Eventually, I continued up to the village of Dharamkot, and then returned to a quest I'd begun earlier: to find the footpath to Triund, a viewpoint on a high ridge that offers spectacular views of the 17,000-foot-high Dhauladhar Mountains. The Dhauladhars are the nearest of the true Himalaya peaks, and loom over McLeodganj. Were there not a few trekking outfits that make part of their living taking paying tourists up to Triund, the footpath might be signposted, but it isn't.

First, I walked up a forest track from Dharamkot to Gallu Temple, which I'd visited before. When I asked directions from the owner of a tea stall next to the temple, I learned that the footpath to Triund begins just behind the temple.

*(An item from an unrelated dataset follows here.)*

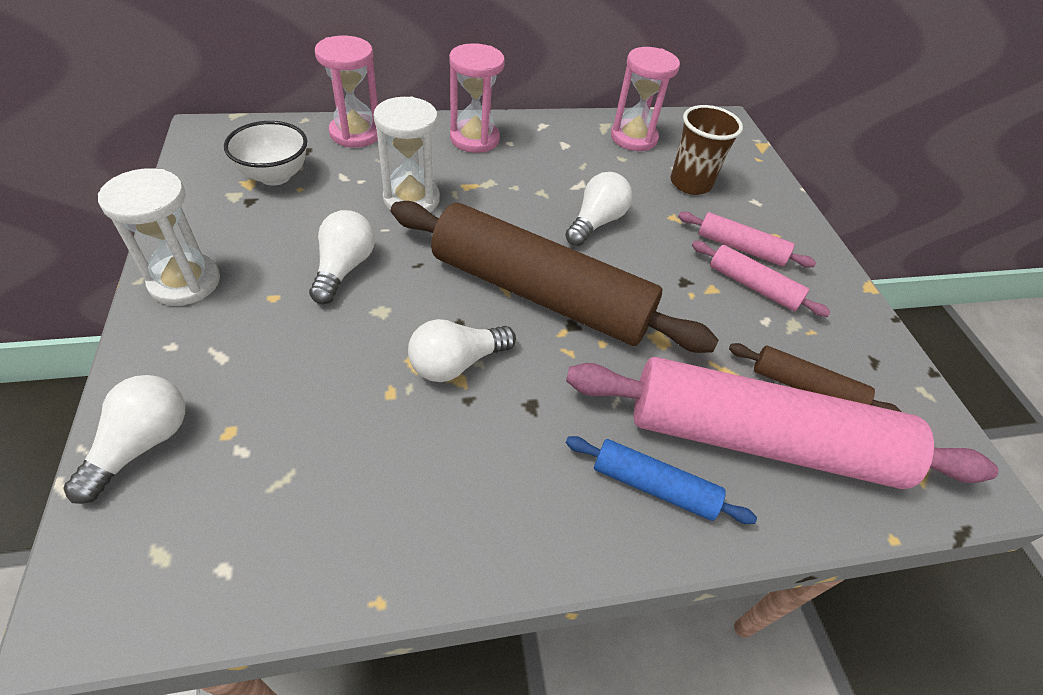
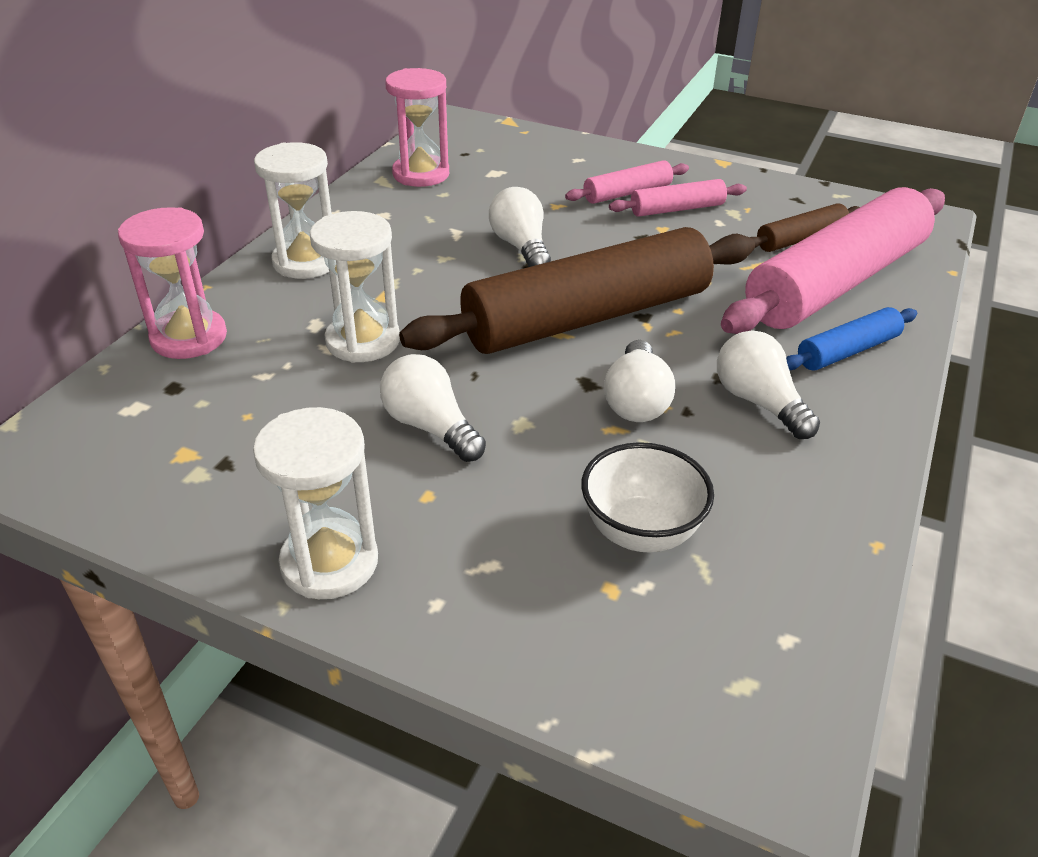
camera: 50 degrees left, 10 degrees down
(142, 444) = (579, 665): white light bulb -> white light bulb (759, 402)
(275, 176) = (198, 427): white bowl -> white bowl (640, 532)
(474, 139) = (306, 262): pink hourglass -> white hourglass
(690, 183) = (520, 177): brown cup -> none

I set out onto the path, which took me diagonally higher and higher through pines and rhododendrons along the side of a steep ridge above Dharamkot. It soon gave me views steeply down to Dharamkot and out to other villages, McLeodganj, and the main city of Dharamsala below and beyond.

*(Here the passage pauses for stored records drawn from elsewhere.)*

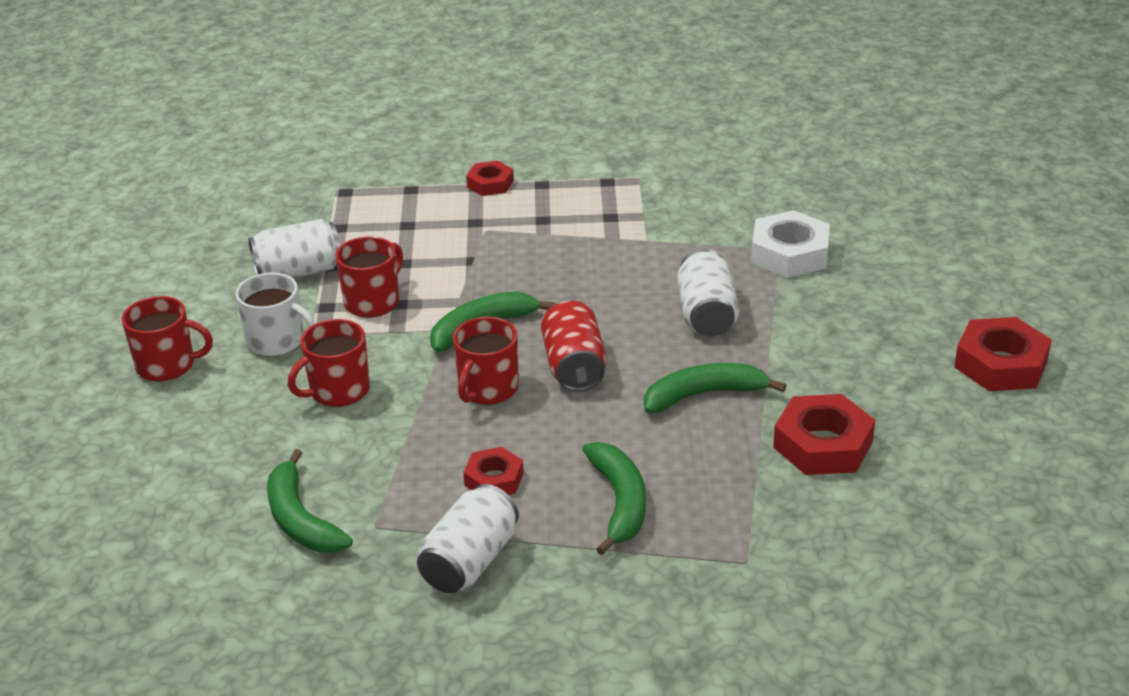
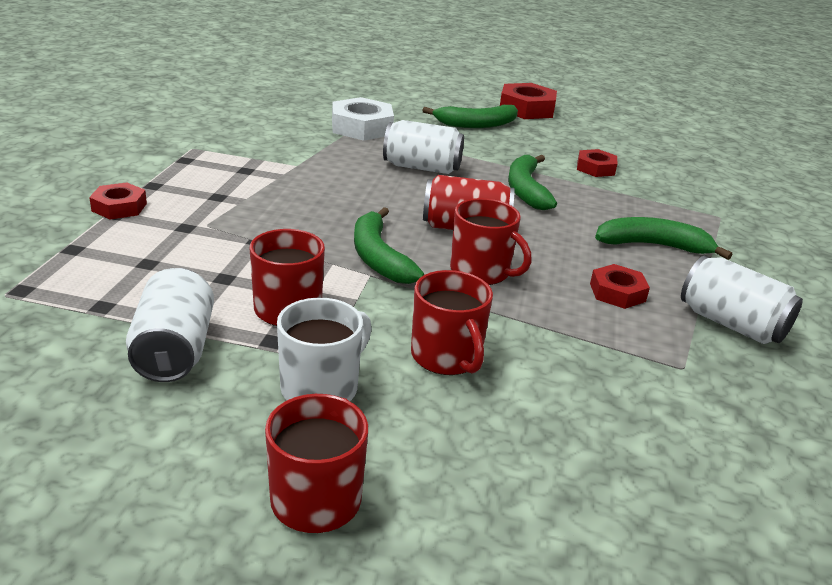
camera: 80 degrees left, 5 degrees down
(301, 519) = (671, 415): green banana -> green banana (476, 124)
(822, 444) = (595, 168): red nut -> red nut, size x0.60

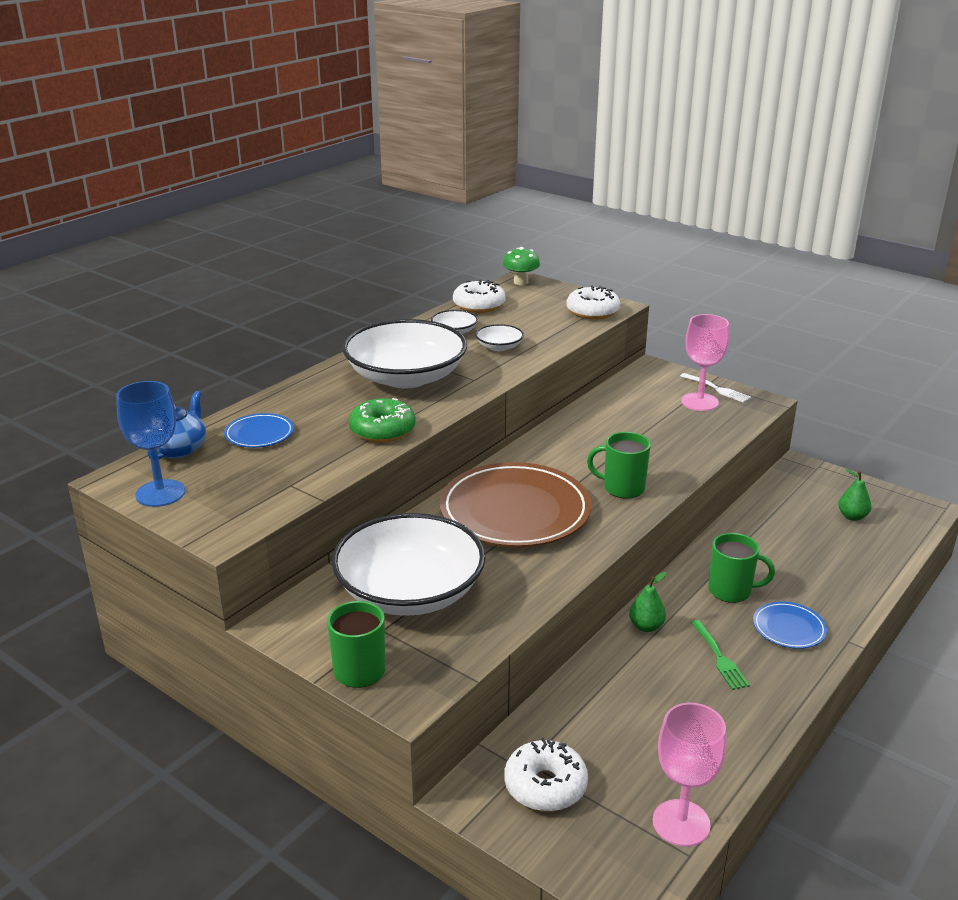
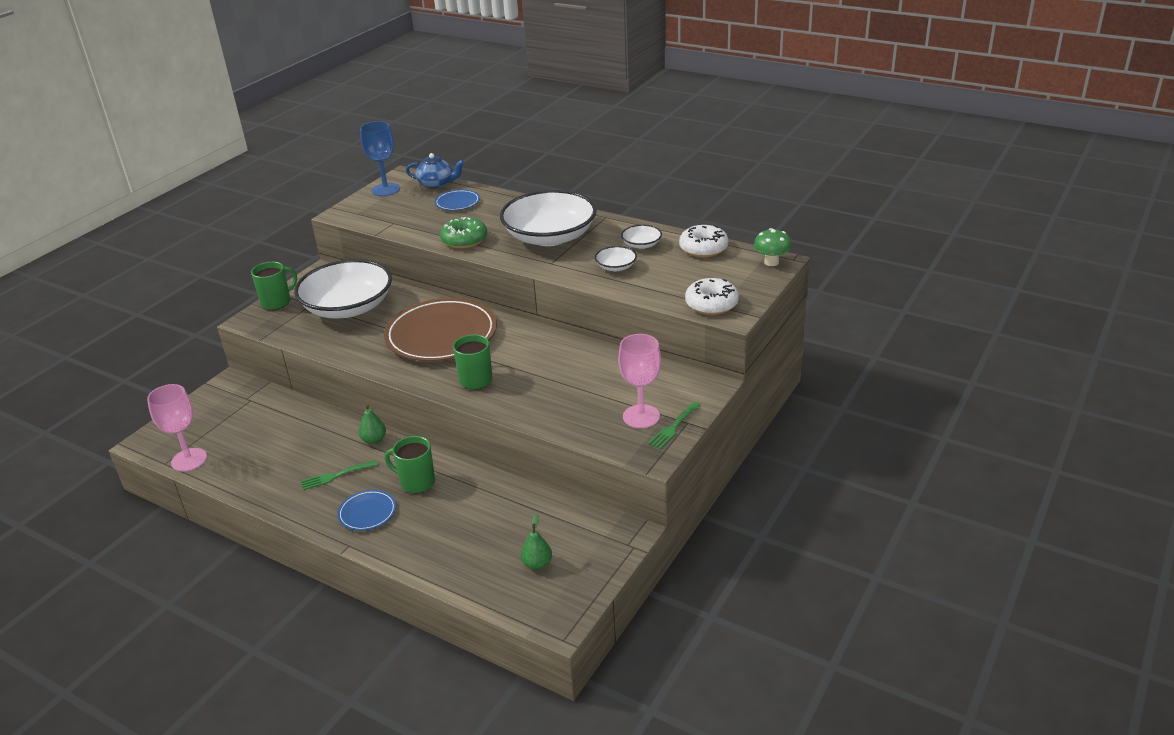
camera: 85 degrees right, 5 degrees up
(545, 786) = (231, 408): white donut -> none
(717, 389) = (674, 427): white fork -> green fork
(731, 591) = (416, 482): green mug -> green mug turned 105 degrees clockwise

If you've taken the dugway trails up to either the East or West Rim of Zion Canyon in Utah, the Triund path will seem familiar. It is constructed of large, flat stones fitted together with Civilian Conservation Corps-like exactitude, with fitted stone steps in some of the steeper places. (During the Great Depression in the US in the 1930s, the Civilian Conservation Corps employed young men to build trails and other structures in many national parks). In some places--especially reminiscent of the dugways--there are steep dropoffs on the outer edges of the path. But the path itself is wide and secure.

I had the path mainly to myself until I reached the "Magic View" tea stall (there's always a tea stall in India!), which I am guessing is about half-way to Triund. There, I lingered to drink tea and chat with the friendly owner and a group of university students from Chandighar, who were headed up to Triund with overnight packs. The owner lives year-round behind his tea stall, and gets new provisions when needed via donkey trains from time to time.

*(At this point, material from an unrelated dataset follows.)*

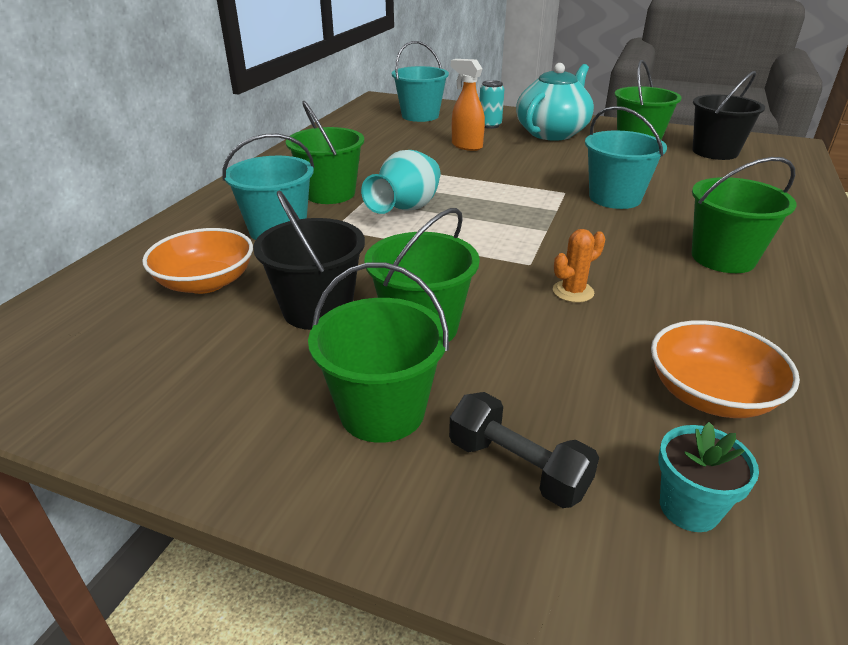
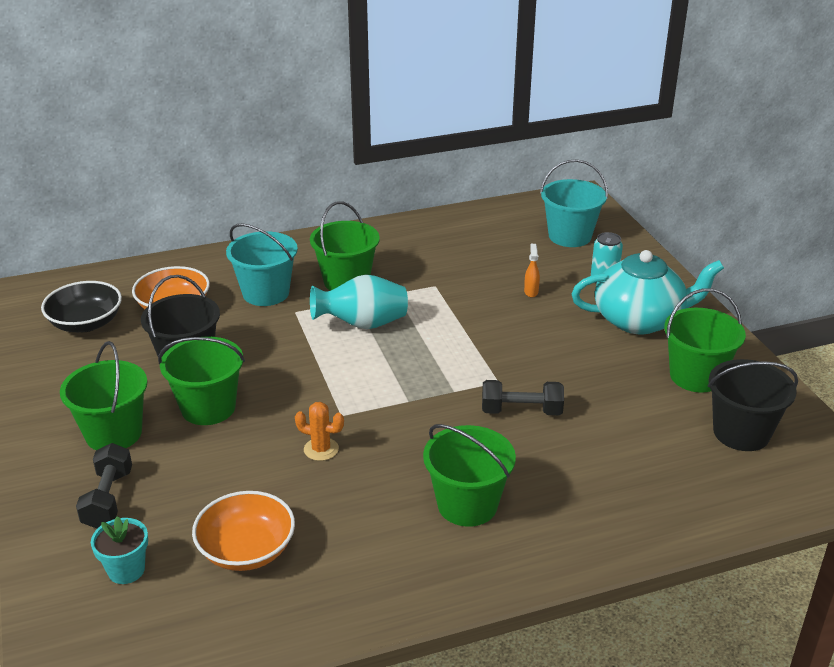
camera: 50 degrees right, 0 degrees up
(119, 348) = (86, 323): none -> black bowl
(466, 146) = (531, 292): orange spray bottle -> orange spray bottle, size x0.56
(615, 198) = (521, 411): turquoise bucket -> black dumbbell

A little later, after the students had moved on, an English walker and his tiny puppy arrived. The puppy, Sembay ("Snow Lion") had insisted on walking all the way up, and he immediately flattened himself in a patch of shade for a restorative nap. We two-legged creatures relaxed and continued to chat on the veranda of the tea stall. With the sky clouding over and the temperature dropping, I had realized that the "Magic View" would be a good turn-around point for the day's walk.

I started back down at around 3pm, encountering a few other groups of trekkers on the way down, as well as the first snake I've seen in India. The snake and I scared each other: I jumped backwards as it hurried off the path into the brush below the path. Once it seemed safely off the path, I continued down. Later, I had the troubling thought of what could happen if tiny Sembay were to encounter the snake when coming down the path, but I remembered that his owner planned to carry him down, and guessed that the snake would be far from the path by the time they passed by.

Once back in McLeodganj, I looked back up to the ridge I'd walked along, and noticed that from here, I can see the Magic View tea stall, which now appears as a blue dot near the ridgeline far above town. I plan to return to the path soon to walk all the way up to Triund and, I hope to stay overnight there. There is a government rest house and a private guesthouse at Triund--and no doubt a tea stall or two as well.